**Task statement**
Report every line from the following entries that contains the string "formales".
⁂
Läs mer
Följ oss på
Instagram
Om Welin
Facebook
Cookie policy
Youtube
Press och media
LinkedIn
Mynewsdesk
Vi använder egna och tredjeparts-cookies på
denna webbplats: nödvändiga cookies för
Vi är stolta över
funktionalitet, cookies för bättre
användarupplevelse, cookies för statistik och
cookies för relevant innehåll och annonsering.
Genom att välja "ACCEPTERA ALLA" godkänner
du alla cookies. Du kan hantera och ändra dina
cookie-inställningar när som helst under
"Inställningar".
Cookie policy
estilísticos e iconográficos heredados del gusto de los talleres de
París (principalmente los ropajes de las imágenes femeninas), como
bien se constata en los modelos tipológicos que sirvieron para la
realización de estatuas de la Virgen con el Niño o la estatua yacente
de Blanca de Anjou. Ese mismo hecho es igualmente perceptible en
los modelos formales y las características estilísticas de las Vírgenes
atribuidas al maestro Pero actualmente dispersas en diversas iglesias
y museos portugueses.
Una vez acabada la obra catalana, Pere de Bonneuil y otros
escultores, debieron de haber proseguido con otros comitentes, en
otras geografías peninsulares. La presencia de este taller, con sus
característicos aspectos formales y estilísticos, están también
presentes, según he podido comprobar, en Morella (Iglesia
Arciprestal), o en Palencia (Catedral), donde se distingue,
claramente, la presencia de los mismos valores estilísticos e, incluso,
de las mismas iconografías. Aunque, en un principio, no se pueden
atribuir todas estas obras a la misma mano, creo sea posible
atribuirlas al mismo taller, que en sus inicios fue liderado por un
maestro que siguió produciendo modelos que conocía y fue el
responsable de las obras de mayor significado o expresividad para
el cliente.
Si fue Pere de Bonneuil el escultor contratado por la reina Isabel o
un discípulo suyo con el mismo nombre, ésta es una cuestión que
⁂
**Solution**
los modelos formales y las características estilísticas de las Vírgenes
característicos aspectos formales y estilísticos, están también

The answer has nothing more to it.